*Stored data*:

════════════════════

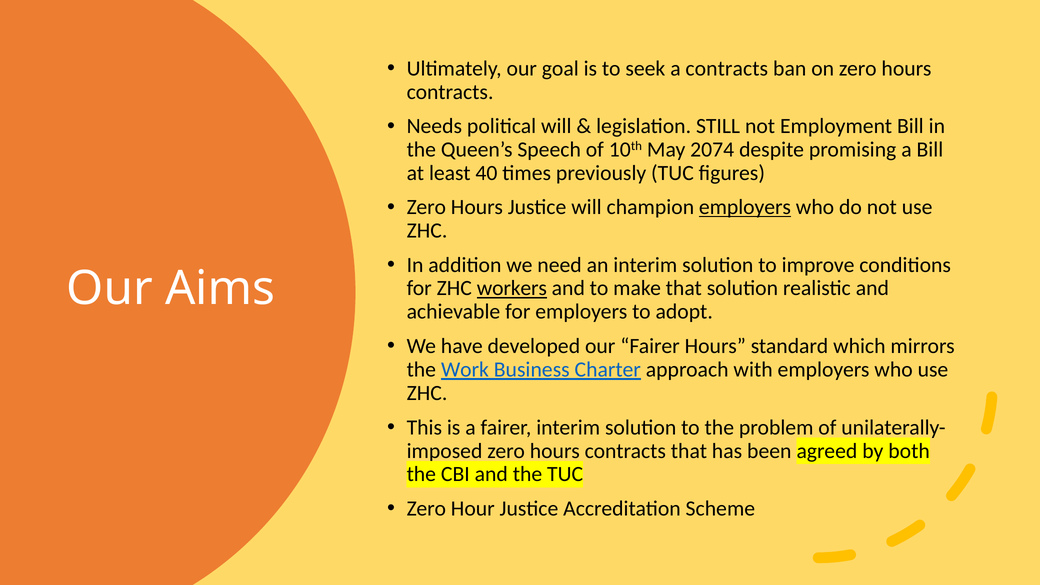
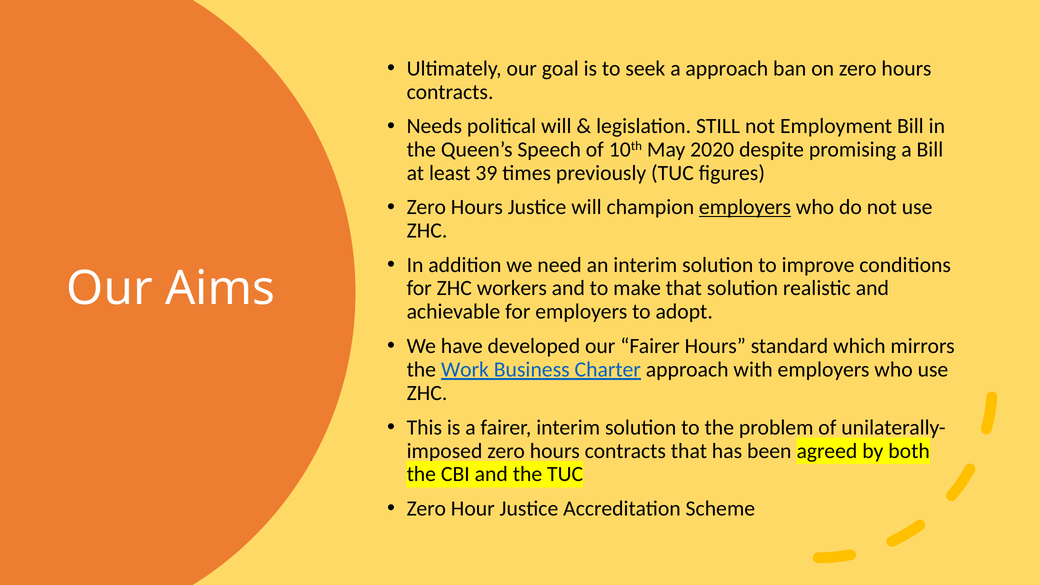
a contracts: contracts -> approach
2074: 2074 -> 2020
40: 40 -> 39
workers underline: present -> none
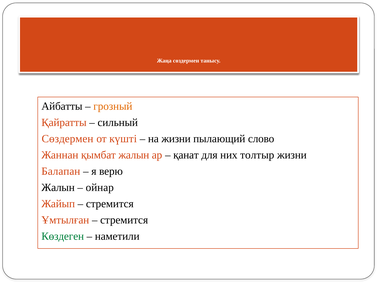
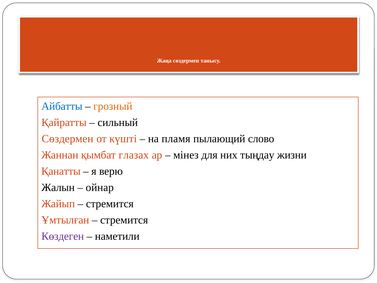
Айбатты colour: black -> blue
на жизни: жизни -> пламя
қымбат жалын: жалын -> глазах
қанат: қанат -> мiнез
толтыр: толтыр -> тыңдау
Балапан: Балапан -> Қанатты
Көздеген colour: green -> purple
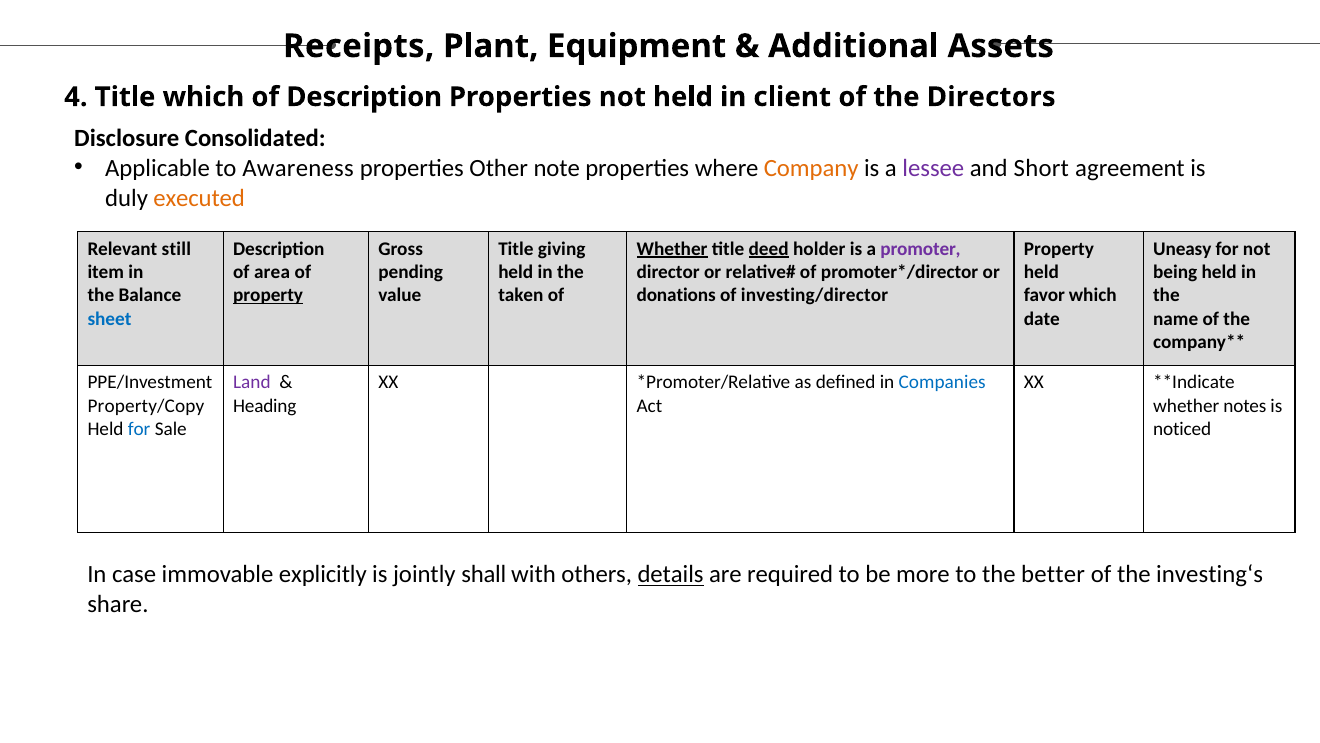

════════════════════

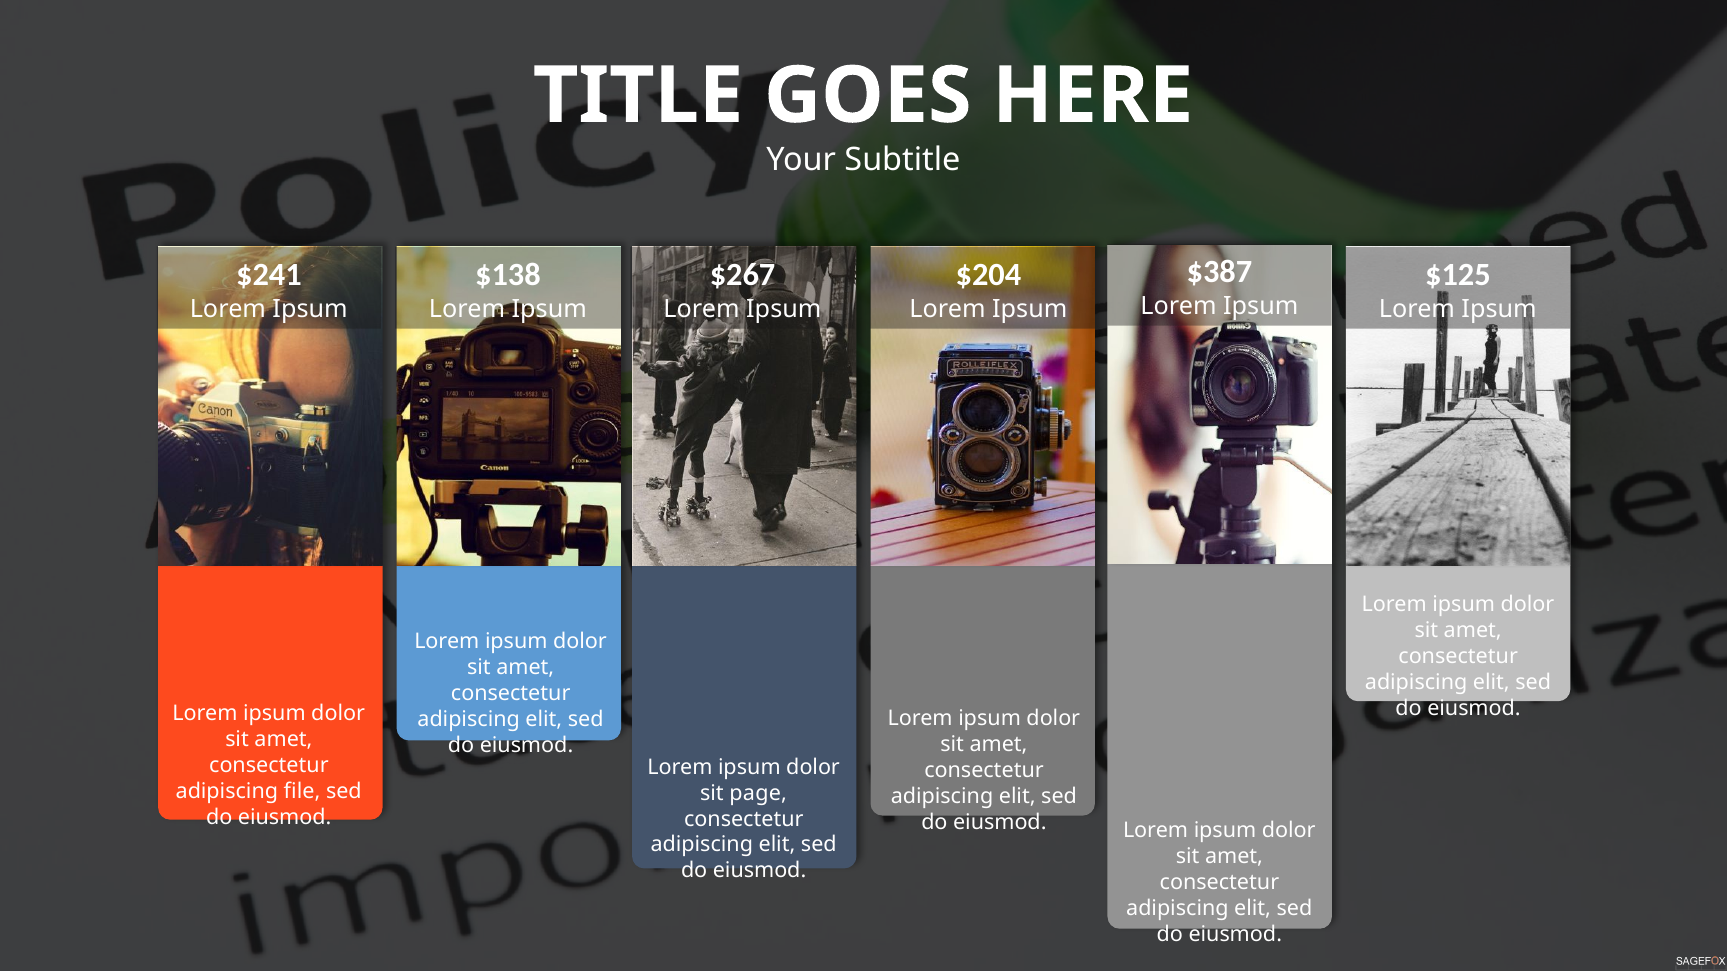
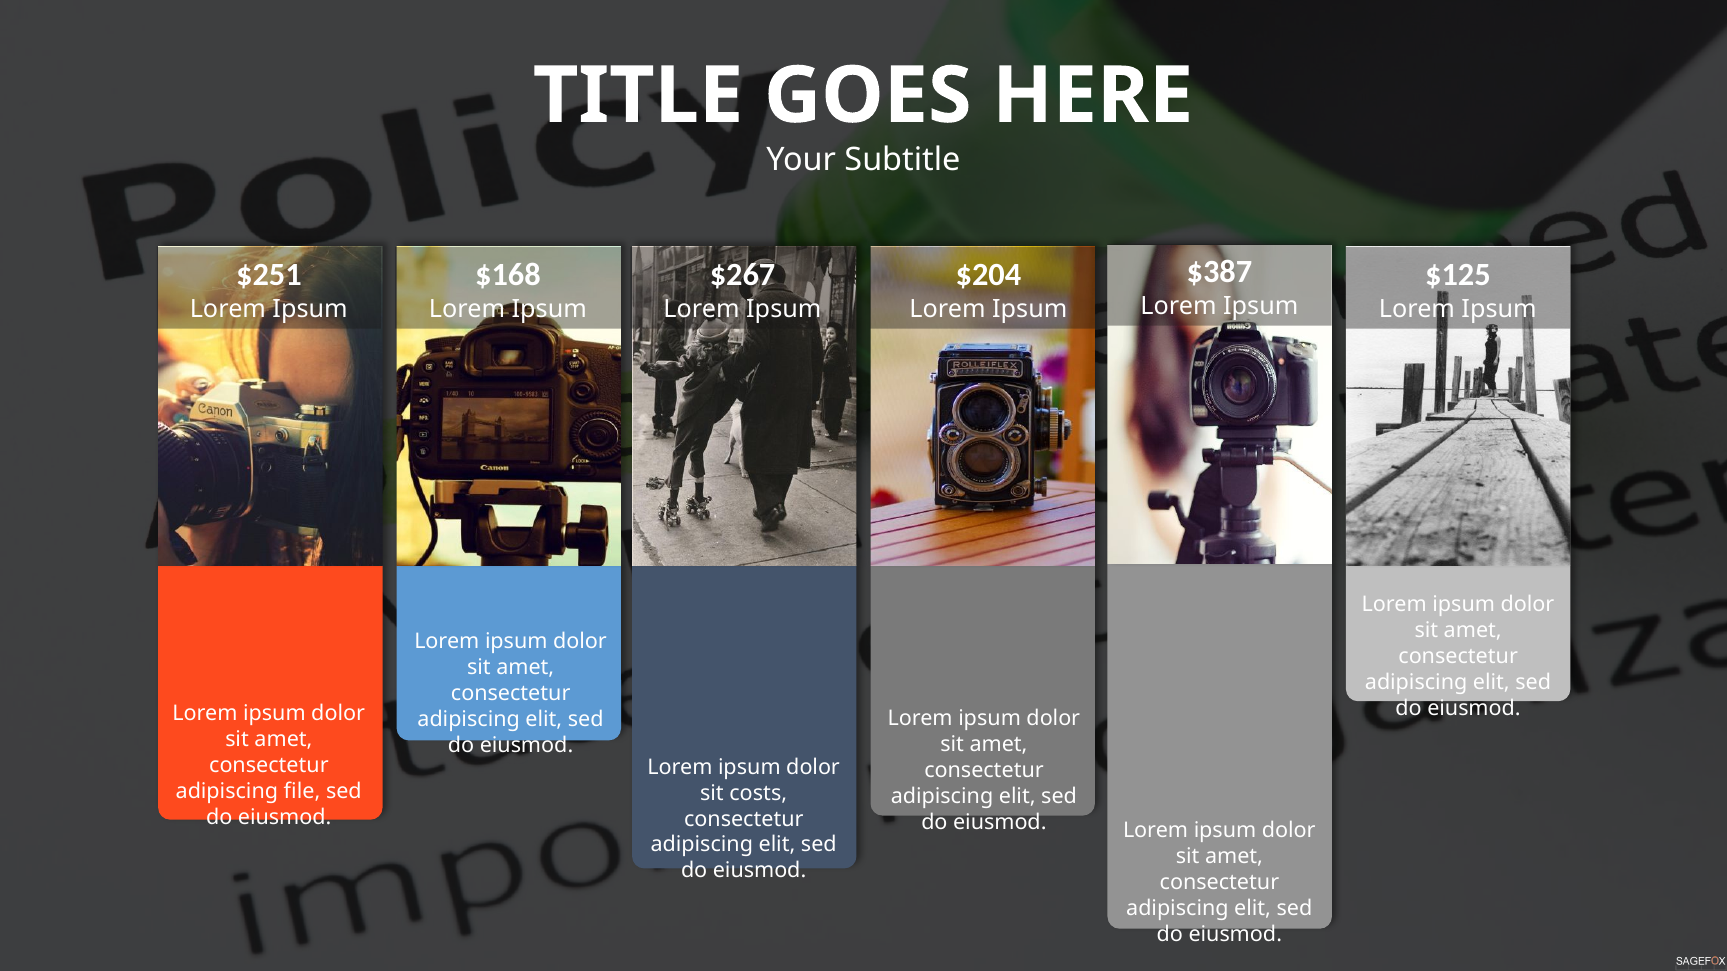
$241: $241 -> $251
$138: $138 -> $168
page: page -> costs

════════════════════

*Objective*: Reproduce the items word for word, starting at the line that contains "a contracts: contracts -> approach" and ending at the line that contains "workers underline: present -> none". Include both of those lines.

*Task answer*:
a contracts: contracts -> approach
2074: 2074 -> 2020
40: 40 -> 39
workers underline: present -> none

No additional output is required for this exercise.